Yes, they are required to. But, there is no penalty for them if they don't post it. We still have to use the divine wisdom that a CHL apparently grants us(:roll:) to know whether they meet 51% or not. If they do, and you carry, regardless of sign presence, you will still be charged if "made".
I just wanted to correct a persistent misunderstanding of the laws. A permittee who is required to display a 51% sign can be punished for failure to do so. TABC has the authority to take action under an administrative case (civil action) for failure to post or improper posting of any of the required signs. Just call the local district office to file a complaint on the permittee. The agent's have 30 days to make an initial visit and 60 days to complete the handling of any complaint.

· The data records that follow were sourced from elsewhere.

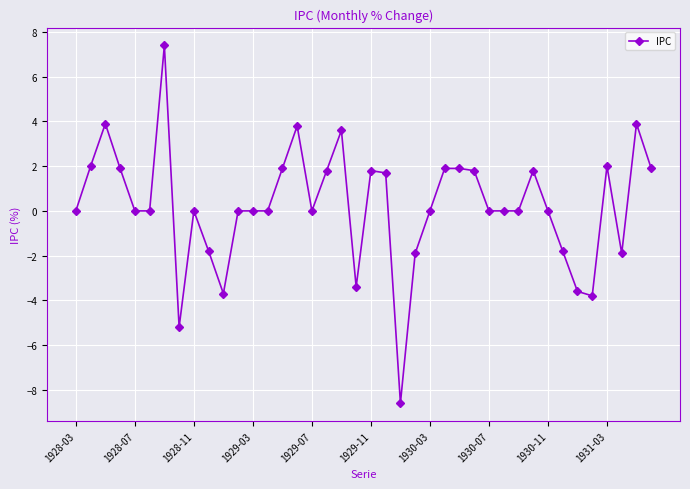

What is the value of the 37th point from the left?

2.0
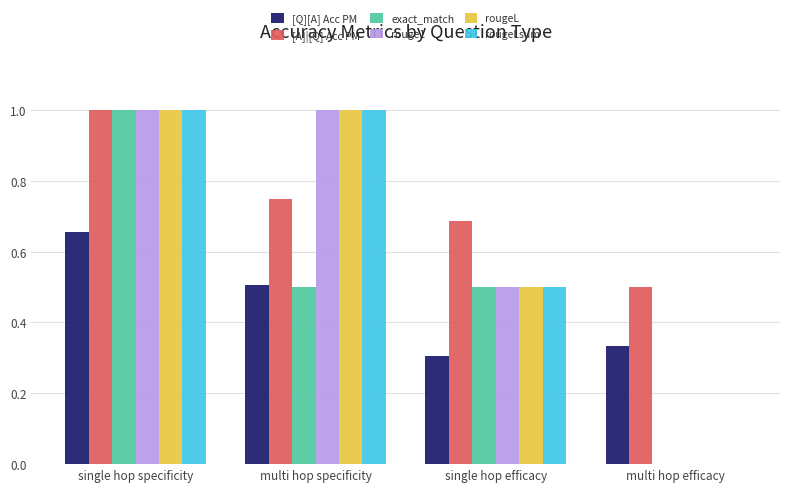

What is the maximum value shown in the chart?

1.0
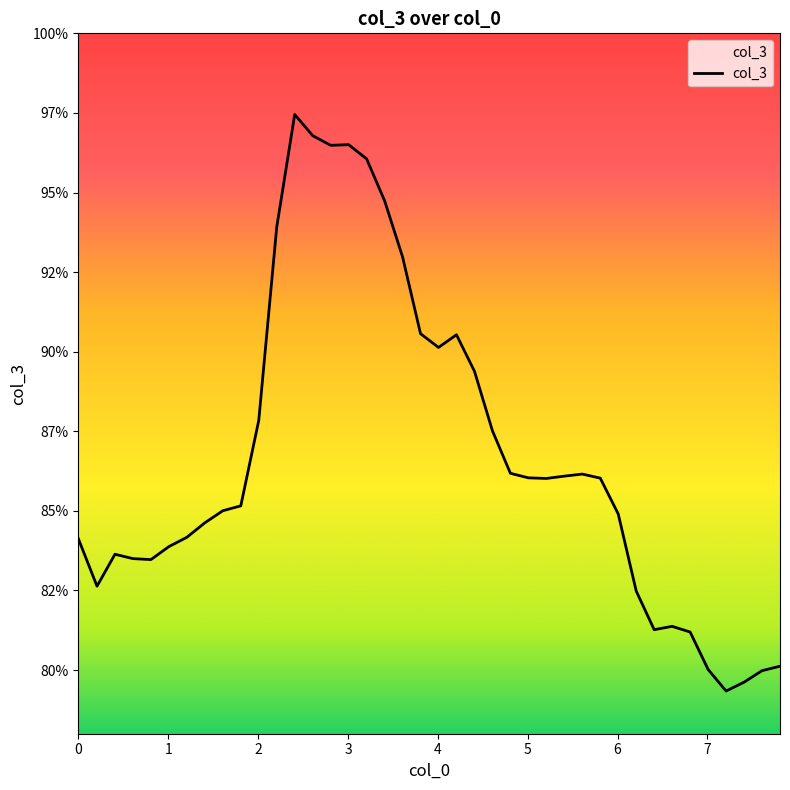

What is the smallest value displayed?

79.3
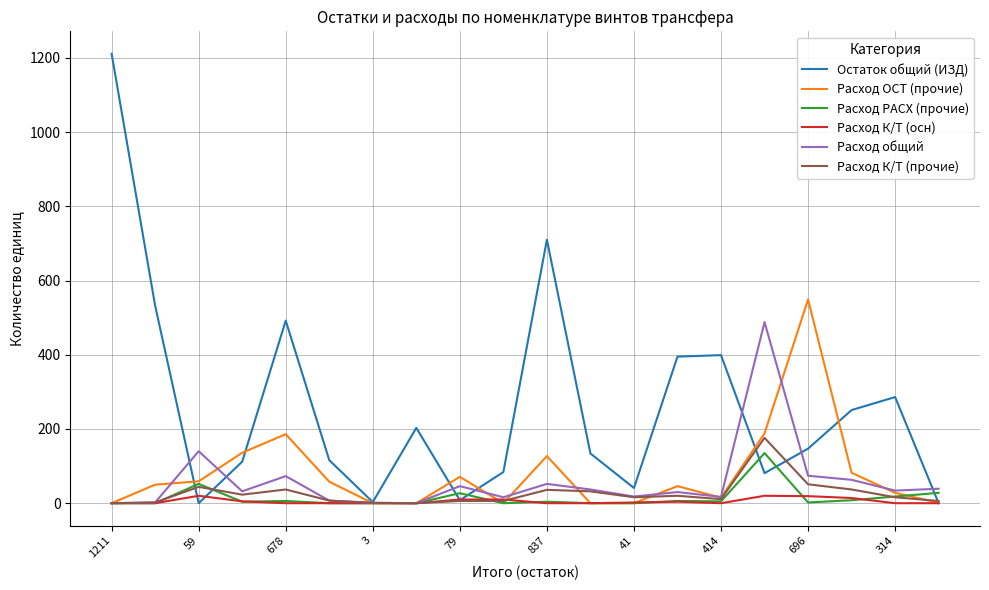

What are all the series names shown in the legend?

Остаток общий (ИЗД), Расход ОСТ (прочие), Расход РАСХ (прочие), Расход К/Т (осн), Расход общий, Расход К/Т (прочие)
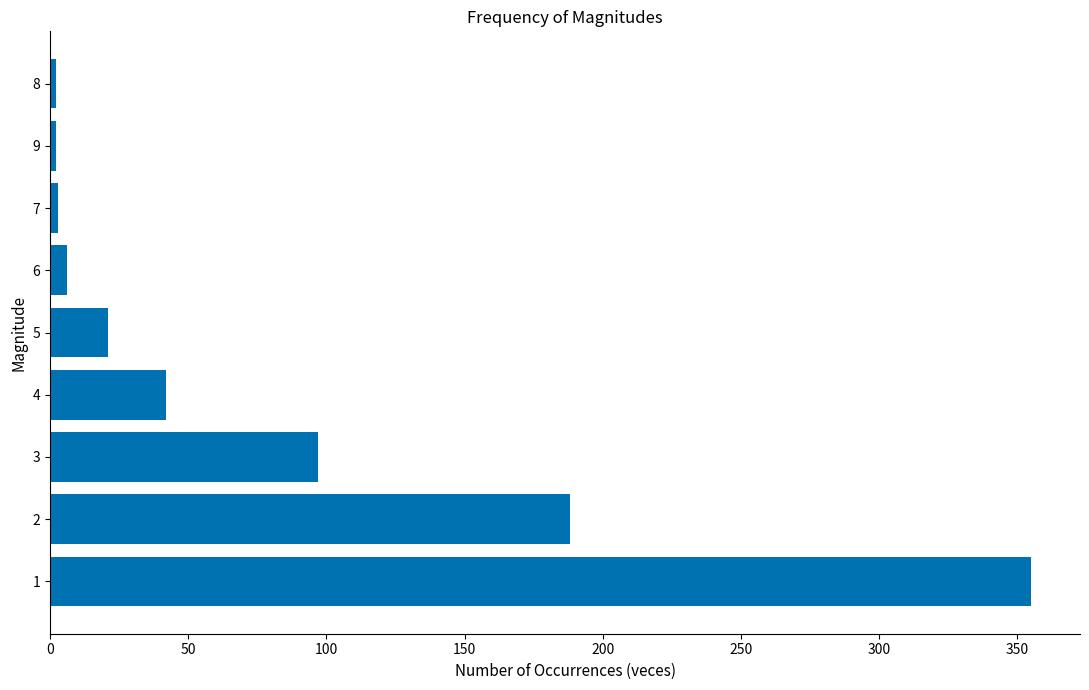

True or false: the data shows 2 at 8.

True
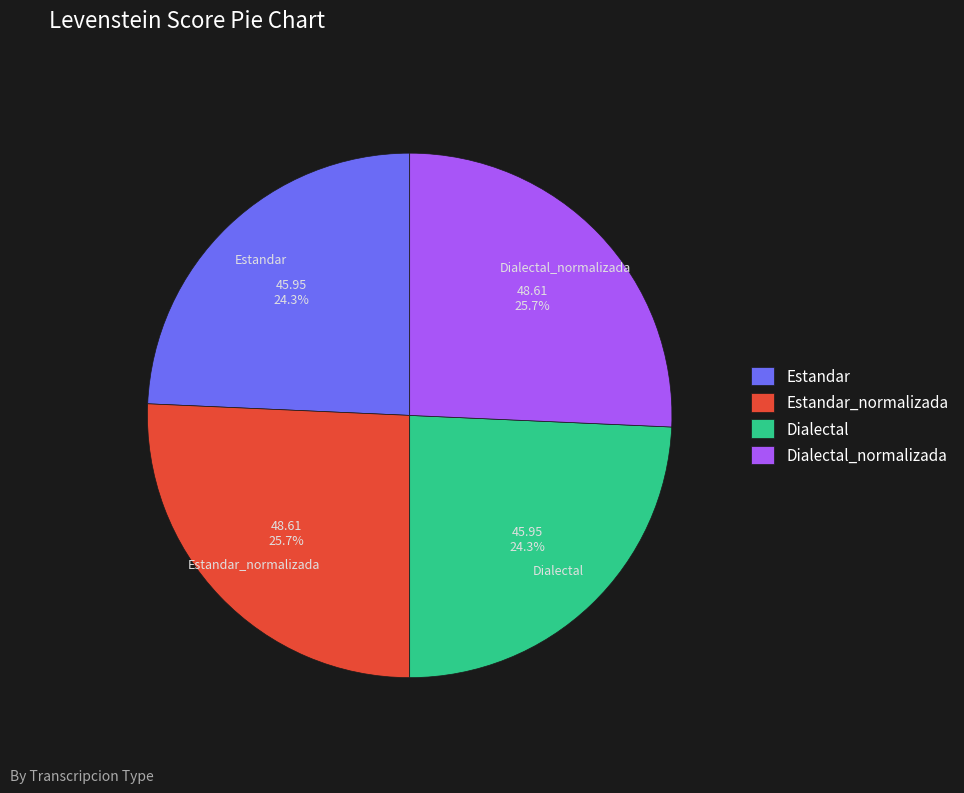

Is there any slice that represents more than half of the pie?

No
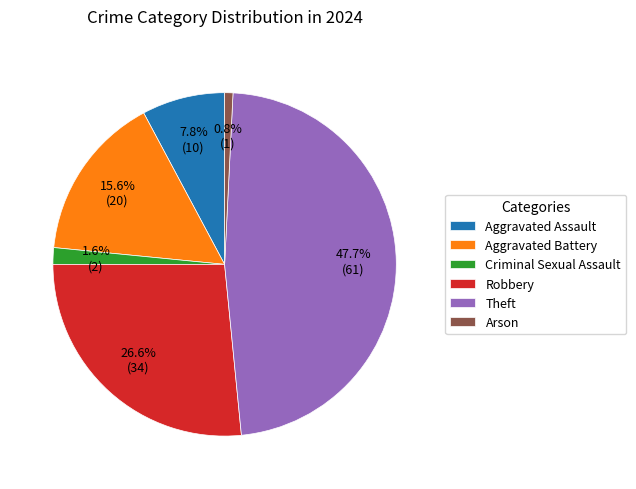

To the nearest percent, what is the average slice percentage?

17%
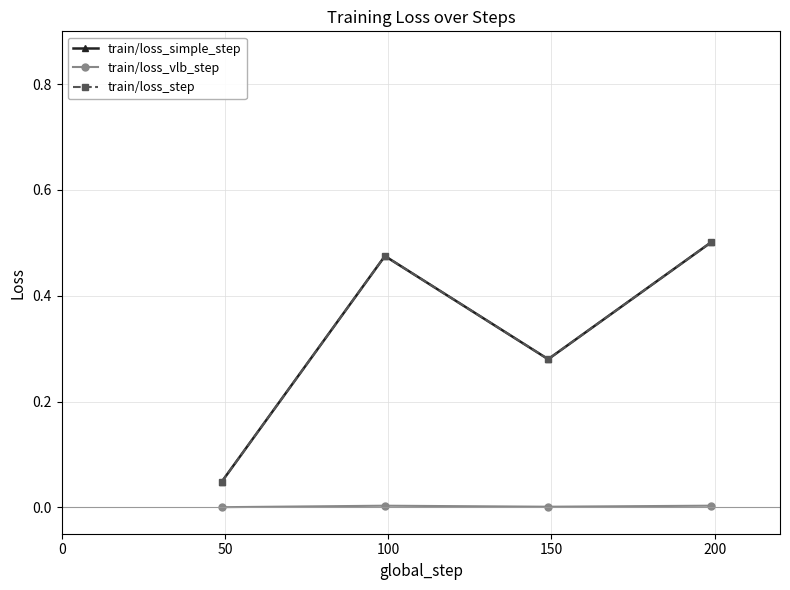

Is this an area chart (filled region under the line)?

No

Most of the time, they will try for voluntary compliance and give the guy the right signs. Repeated refusal to post properly can result in fines, suspension of permit, or even revocation of the permit. But, I have to admit that this is probably not going to be seen as a high priority for building a case.
Its not a misunderstanding. The law gives no punishment for not posting a required sign. The TABC may take it into their own hands, but Texas law does not address a punishment.
He told you it is an administrative case, and the TAC and the TABC laws specify what adminstrative actions can be taken. That includes "punishment" even tough they are not penal code crimes.
*CHL Instructor*


"Speed is Fine, but accuracy is final"- Bill Jordan

Remember those who died, remember those who killed them.